■ SET PROBLEM:
Print the records exactly as they appear, starting at the first line and ending with the line containing "crop: left 6.159%, top".

Start EXTRACTED DATA

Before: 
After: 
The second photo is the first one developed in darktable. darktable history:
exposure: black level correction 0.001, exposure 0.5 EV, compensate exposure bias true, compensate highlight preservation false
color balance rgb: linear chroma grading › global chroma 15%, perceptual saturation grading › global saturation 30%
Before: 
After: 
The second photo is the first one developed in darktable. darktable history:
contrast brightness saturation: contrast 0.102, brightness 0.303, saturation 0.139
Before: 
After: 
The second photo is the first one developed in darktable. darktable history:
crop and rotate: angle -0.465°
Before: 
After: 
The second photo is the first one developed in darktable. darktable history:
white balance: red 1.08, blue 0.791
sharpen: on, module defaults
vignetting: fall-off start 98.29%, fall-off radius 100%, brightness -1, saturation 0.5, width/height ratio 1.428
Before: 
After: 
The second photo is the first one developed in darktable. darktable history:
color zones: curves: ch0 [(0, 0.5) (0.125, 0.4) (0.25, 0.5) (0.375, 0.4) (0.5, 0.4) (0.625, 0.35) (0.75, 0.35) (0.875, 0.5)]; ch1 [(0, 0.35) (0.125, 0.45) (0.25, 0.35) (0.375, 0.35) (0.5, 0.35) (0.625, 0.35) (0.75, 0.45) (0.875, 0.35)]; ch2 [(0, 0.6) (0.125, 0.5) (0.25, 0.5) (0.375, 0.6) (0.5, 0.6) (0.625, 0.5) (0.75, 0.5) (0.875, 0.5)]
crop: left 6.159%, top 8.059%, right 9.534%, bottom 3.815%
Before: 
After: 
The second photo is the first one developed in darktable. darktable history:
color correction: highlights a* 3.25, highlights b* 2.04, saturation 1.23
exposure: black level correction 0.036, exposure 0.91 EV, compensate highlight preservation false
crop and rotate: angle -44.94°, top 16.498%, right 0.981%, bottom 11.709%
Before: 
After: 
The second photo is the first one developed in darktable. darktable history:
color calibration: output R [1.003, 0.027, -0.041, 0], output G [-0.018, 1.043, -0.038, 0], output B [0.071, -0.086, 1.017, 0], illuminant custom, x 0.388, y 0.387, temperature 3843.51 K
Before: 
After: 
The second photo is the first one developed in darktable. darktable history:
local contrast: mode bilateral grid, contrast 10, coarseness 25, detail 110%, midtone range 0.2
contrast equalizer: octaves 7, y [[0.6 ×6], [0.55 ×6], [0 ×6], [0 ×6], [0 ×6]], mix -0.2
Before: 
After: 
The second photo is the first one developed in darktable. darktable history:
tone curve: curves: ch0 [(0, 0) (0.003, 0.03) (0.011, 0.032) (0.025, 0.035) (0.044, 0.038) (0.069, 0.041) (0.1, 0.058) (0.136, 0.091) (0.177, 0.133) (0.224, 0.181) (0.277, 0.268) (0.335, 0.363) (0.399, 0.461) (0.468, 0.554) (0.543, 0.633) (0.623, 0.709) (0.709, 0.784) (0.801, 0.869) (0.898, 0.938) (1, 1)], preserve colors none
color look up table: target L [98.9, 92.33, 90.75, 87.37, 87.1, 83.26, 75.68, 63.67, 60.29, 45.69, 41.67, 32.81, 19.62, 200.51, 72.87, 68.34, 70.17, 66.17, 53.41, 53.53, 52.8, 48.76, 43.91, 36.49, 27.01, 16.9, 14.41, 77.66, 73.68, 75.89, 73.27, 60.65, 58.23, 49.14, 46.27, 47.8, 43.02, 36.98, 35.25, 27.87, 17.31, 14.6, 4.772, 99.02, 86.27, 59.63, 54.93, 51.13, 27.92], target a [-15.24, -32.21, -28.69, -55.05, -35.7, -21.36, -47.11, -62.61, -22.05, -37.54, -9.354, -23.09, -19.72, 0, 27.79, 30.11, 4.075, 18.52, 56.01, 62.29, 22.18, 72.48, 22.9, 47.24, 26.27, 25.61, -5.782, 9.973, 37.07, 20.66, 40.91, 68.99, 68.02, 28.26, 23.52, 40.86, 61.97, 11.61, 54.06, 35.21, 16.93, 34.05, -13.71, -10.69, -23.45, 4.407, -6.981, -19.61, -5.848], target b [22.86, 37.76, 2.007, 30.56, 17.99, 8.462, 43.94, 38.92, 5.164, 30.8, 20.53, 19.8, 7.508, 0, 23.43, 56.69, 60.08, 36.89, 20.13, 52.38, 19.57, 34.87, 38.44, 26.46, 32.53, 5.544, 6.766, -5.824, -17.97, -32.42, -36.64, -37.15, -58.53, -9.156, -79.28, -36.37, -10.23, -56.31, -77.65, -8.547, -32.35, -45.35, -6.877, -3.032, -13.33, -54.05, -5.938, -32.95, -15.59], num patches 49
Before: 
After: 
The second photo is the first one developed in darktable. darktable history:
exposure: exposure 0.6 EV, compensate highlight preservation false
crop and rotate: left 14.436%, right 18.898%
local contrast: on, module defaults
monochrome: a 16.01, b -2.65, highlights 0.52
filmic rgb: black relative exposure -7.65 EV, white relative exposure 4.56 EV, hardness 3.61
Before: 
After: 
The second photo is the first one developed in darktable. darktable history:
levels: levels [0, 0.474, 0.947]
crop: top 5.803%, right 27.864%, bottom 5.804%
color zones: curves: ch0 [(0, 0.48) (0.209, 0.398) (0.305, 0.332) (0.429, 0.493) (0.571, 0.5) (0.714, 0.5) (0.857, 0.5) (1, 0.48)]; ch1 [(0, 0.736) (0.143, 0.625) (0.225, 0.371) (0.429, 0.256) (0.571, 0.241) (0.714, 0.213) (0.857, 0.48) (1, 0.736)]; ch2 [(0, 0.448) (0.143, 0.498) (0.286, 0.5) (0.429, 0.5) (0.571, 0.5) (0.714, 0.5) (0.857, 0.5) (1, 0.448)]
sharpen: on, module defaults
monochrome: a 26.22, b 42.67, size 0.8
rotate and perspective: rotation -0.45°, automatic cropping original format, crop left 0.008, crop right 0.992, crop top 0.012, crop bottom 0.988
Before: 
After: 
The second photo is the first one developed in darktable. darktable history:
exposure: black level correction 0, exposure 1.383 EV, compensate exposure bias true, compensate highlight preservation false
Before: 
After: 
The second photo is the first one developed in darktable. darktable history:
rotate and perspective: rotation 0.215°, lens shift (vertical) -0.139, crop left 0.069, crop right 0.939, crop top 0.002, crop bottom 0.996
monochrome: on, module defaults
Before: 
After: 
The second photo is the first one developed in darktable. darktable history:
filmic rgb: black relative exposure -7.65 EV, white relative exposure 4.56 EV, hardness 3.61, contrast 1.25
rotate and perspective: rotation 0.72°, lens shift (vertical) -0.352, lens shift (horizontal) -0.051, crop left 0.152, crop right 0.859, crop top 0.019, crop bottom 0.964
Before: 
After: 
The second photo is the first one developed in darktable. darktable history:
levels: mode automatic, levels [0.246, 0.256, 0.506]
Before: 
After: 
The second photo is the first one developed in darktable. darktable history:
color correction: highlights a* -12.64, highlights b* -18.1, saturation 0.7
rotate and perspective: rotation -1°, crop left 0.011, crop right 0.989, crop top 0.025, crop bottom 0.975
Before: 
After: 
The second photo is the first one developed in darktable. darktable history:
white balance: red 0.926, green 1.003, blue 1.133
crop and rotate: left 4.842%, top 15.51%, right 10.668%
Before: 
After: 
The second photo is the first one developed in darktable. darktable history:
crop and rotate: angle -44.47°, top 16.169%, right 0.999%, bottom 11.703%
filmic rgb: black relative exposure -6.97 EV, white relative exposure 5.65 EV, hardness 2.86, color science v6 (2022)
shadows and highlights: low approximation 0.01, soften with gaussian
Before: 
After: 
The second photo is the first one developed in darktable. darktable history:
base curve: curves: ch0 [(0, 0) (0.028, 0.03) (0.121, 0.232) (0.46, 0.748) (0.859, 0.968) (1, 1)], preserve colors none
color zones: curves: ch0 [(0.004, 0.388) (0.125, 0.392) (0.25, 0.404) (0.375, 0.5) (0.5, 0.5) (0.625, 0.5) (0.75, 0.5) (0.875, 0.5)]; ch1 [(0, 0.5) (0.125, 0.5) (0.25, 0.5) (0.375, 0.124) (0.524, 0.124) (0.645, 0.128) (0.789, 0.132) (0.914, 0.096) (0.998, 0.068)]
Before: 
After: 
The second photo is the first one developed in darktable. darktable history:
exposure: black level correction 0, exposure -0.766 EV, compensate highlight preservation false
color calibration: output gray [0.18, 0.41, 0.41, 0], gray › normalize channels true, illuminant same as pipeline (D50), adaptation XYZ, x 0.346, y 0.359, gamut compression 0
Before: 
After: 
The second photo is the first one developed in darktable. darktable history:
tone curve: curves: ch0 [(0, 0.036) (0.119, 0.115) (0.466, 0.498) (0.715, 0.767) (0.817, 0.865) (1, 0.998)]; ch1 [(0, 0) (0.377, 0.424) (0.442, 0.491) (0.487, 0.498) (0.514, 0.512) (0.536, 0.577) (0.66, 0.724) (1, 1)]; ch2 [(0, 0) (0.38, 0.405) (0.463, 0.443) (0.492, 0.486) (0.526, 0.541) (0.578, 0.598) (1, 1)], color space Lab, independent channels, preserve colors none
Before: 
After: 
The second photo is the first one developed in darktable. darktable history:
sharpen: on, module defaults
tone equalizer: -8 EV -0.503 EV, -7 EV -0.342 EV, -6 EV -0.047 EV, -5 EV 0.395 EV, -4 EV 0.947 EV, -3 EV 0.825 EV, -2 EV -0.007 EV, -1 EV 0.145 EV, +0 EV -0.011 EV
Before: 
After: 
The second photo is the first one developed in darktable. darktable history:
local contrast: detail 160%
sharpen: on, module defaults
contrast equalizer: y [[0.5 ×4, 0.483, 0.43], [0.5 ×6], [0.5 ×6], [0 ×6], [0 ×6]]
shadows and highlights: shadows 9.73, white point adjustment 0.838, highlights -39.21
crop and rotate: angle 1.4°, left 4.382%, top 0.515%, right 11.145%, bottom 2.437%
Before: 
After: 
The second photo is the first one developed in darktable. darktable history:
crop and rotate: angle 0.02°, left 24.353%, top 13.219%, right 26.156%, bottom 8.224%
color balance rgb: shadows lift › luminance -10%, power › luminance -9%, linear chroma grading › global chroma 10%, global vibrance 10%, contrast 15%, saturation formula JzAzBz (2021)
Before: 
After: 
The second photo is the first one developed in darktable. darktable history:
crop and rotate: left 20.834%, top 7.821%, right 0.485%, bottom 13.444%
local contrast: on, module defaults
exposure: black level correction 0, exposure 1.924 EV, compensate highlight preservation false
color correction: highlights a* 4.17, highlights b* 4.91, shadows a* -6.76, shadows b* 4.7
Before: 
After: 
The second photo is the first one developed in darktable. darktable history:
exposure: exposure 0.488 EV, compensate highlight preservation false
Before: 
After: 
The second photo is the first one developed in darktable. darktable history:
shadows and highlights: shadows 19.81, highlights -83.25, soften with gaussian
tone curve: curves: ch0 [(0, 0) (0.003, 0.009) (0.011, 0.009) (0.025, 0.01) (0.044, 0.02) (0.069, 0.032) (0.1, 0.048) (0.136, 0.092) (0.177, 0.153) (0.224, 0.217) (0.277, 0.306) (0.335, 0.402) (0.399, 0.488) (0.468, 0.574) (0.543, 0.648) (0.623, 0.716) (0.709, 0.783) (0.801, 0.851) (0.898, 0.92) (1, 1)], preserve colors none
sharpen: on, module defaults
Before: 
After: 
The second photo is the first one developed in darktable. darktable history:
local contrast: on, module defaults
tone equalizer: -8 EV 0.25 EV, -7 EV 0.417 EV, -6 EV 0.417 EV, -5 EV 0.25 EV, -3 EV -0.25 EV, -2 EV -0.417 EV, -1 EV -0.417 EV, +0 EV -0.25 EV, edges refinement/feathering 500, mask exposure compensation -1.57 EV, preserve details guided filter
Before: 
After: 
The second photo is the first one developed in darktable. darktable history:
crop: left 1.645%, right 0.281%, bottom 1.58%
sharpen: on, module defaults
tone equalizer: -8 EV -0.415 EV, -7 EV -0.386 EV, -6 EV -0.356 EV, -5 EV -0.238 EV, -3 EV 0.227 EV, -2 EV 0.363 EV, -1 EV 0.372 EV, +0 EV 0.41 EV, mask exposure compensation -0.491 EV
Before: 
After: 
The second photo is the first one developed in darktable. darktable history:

End EXTRACTED DATA

■ EXERCISE RESULT:
Before: 
After: 
The second photo is the first one developed in darktable. darktable history:
exposure: black level correction 0.001, exposure 0.5 EV, compensate exposure bias true, compensate highlight preservation false
color balance rgb: linear chroma grading › global chroma 15%, perceptual saturation grading › global saturation 30%
Before: 
After: 
The second photo is the first one developed in darktable. darktable history:
contrast brightness saturation: contrast 0.102, brightness 0.303, saturation 0.139
Before: 
After: 
The second photo is the first one developed in darktable. darktable history:
crop and rotate: angle -0.465°
Before: 
After: 
The second photo is the first one developed in darktable. darktable history:
white balance: red 1.08, blue 0.791
sharpen: on, module defaults
vignetting: fall-off start 98.29%, fall-off radius 100%, brightness -1, saturation 0.5, width/height ratio 1.428
Before: 
After: 
The second photo is the first one developed in darktable. darktable history:
color zones: curves: ch0 [(0, 0.5) (0.125, 0.4) (0.25, 0.5) (0.375, 0.4) (0.5, 0.4) (0.625, 0.35) (0.75, 0.35) (0.875, 0.5)]; ch1 [(0, 0.35) (0.125, 0.45) (0.25, 0.35) (0.375, 0.35) (0.5, 0.35) (0.625, 0.35) (0.75, 0.45) (0.875, 0.35)]; ch2 [(0, 0.6) (0.125, 0.5) (0.25, 0.5) (0.375, 0.6) (0.5, 0.6) (0.625, 0.5) (0.75, 0.5) (0.875, 0.5)]
crop: left 6.159%, top 8.059%, right 9.534%, bottom 3.815%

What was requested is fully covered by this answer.